A white paper has been produced on the prospect and in 2001 a task force was established, while in 2003 the government of Sindh, the province where the Thar Desert is located, commissioned a mining feasibility study over a 40sq.km block.
The Pakistan government has offered a range of tax incentives to try to attract genuine developers, including concessions on machinery, asset depreciation and amortisation of pre-commencement expenses.
Lack of action has not been entirely due to lack of interest.
In 2008, the Pakistan government called for submissions to invest in the Thar coalfields and received interest from six companies but no agreements were finalised.
There has also been Chinese interest and in 2009 the Sindh government entered a joint venture agreement with Pakistani conglomerate Engro to form the Sindh Engro Coal Mining Company Limited to mine coal from Thar block II.
Engro says the company is in “its early stages of technical and economic feasibility assessments”
In December, Pakistani authorities received a $US2 billion proposal from ArcelorMittal to invest in a coal project in the Thar Desert but apparently because of the “sensitive relations between the two countries”, it was reportedly turned down.
It is not altogether surprising given the history existing between the two countries but it does beg the question as to what the Pakistan government will require in order for the coalfield to be developed in a manner that not only provides the much-needed energy requirements of the country but offers economic rewards for the developers.
Reports suggested ArcelorMittal‘s plan was to use the coal for its steel plants in India and other countries.
The TharPak consortium has stated its objective is to have an eventual aggregated production capacity of about 100 million tonnes per year to feed an 80,000 barrels per day direct coal to liquids plant, 6000 megawatts of power generation capacity, as well as urea production.

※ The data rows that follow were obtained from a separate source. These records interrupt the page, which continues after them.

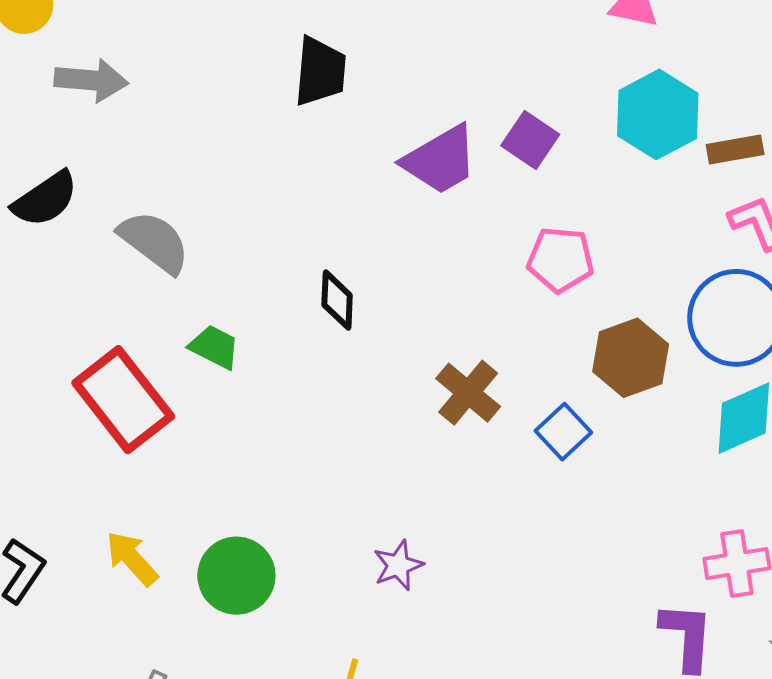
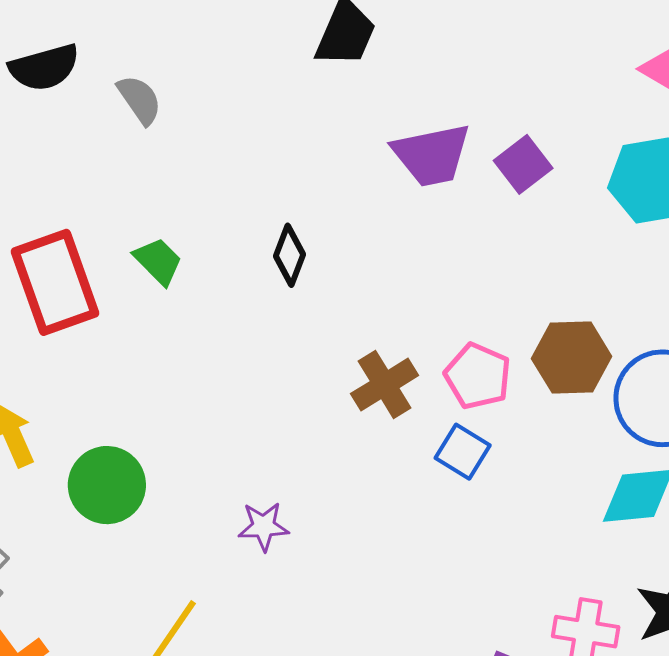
gray semicircle: (154, 242) -> (140, 100), moved, size x0.7
pink pentagon: (560, 260) -> (478, 376), moved
brown hexagon: (631, 358) -> (572, 358), moved
blue square: (563, 432) -> (463, 452), turned -34

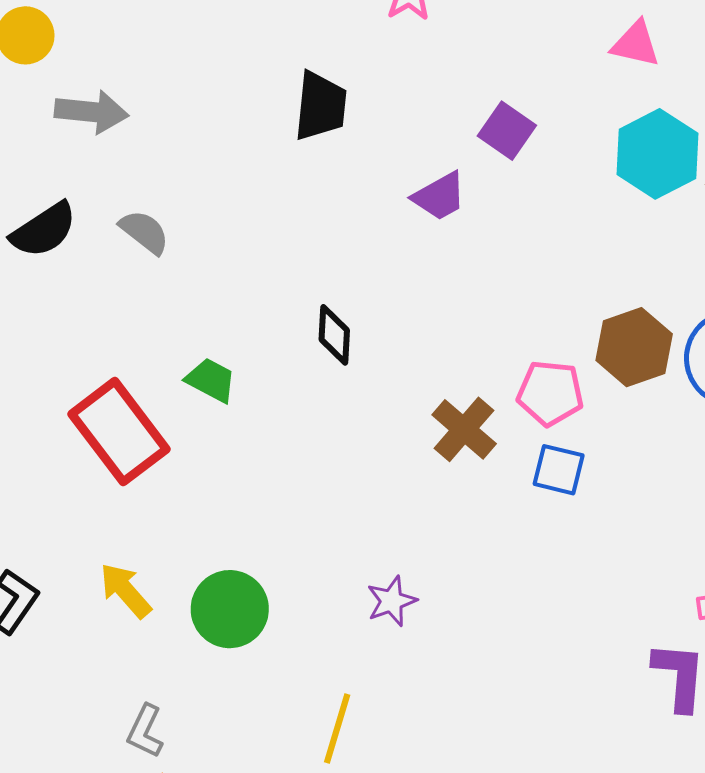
purple trapezoid: (432, 155) -> (439, 196), size x0.7
purple square: (523, 164) -> (507, 131), moved

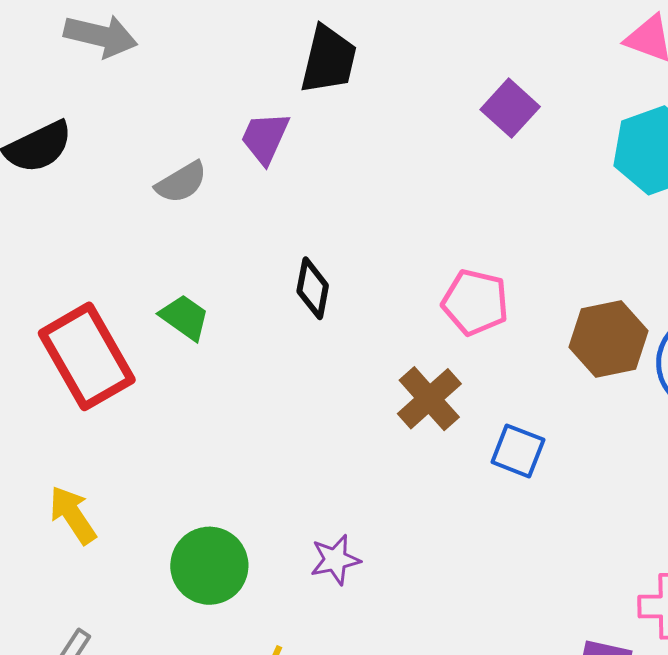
purple trapezoid: (439, 196) -> (265, 138), moved, turned 136
gray semicircle: (144, 232) -> (181, 182), moved, turned 104
pink pentagon: (550, 393) -> (475, 302), moved
green circle: (230, 609) -> (209, 566), moved

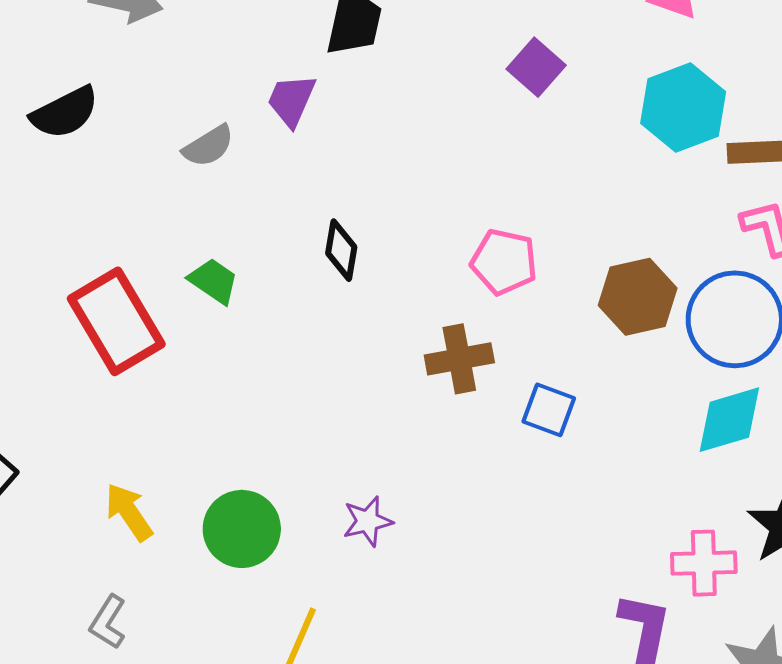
brown cross: (429, 399) -> (459, 359), turned 32
yellow arrow: (73, 515) -> (129, 512), moved

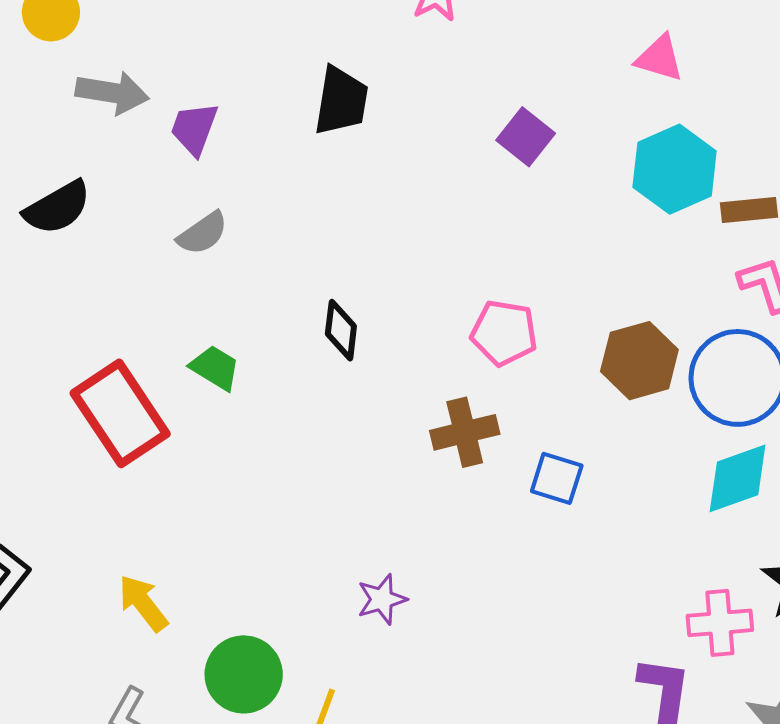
purple trapezoid: (291, 100) -> (194, 129), moved
green circle: (242, 529) -> (244, 674), moved

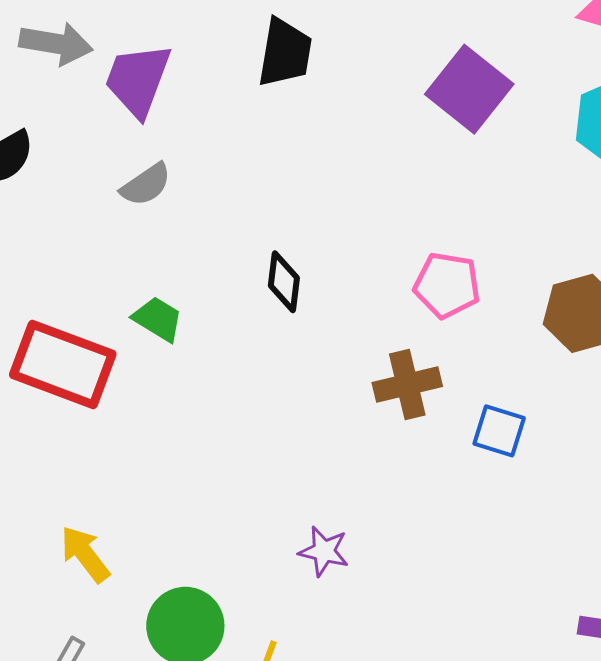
purple trapezoid: (194, 129) -> (138, 80), size x1.4
purple square: (526, 137) -> (469, 89), size x1.5
red rectangle: (120, 413) -> (63, 364), turned -36
purple star: (382, 599) -> (324, 551), turned 30

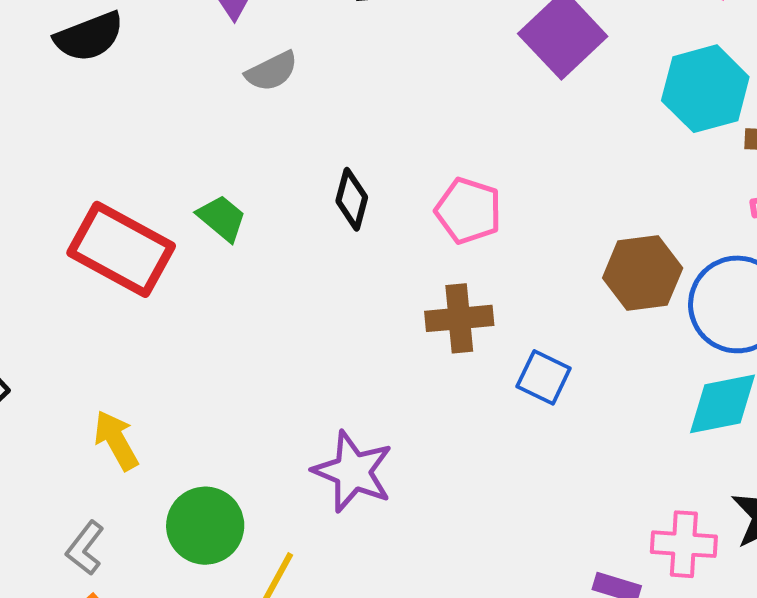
gray semicircle: (146, 185) -> (272, 71), moved
pink pentagon: (447, 285) -> (468, 211), moved
purple star: (324, 551) -> (353, 472), size x1.6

Plans are to also install a carbon capture and storage program and a liquefied carbon dioxide production and transportation system for sale to enhanced oil recovery projects.
“Pakistan is suffering from an alarming energy deficit and on a per capita basis, it ranks among the bottom of nations in terms of installed capacity,” consortium director of business development Steve Carpenter said.
He said the Pakistan economy was handicapped by unreliable power and expensive imported transportation fuels which cost the nation more than $12 billion a year.
“With this energy deficit in mind, we believe that with the combination of our deep mining and engineering expertise and the use of commercially proven clean coal combustion technologies, TharPak will deliver a solution to what is holding Pakistan back from competing on a level playing field in the global economy; dependable, abundant and affordable energy,” Carpenter said.
“Matching that effort with facilities that will use lignite for the production of liquid fuels, urea and pipeline quality carbon dioxide promises to be a winning combination for Pakistan.”
Chief engineer of the consortium Hans Naumann said when completed, the cumulative capital investment for the lignite mining operations alone was likely to exceed $10 billion.
“We are acutely aware that mining operations of this magnitude and the industrial processes attendant to them can cause social and environmental impacts if not carefully pre-planned and vigorously monitored/adapted in the course of the project life cycle,” he said.
TharPak is working with the Virginia Centre for Coal and Energy Research at Virginia Tech and West Virginia University’s National Research Centre for Coal & Energy to collaborate on educational, technical and research aspects of the project.
The consortium comprises Evan Energy, an energy investment and consulting firm; Marshall Miller & Associates Inc, a consulting and engineering firm; Advanced Resources International, a research and consulting services company involved in unconventional gas, enhanced oil recovery, environmental, engineering, and carbon sequestration; the VCCER; and the NRCCE located at the West Virginia University.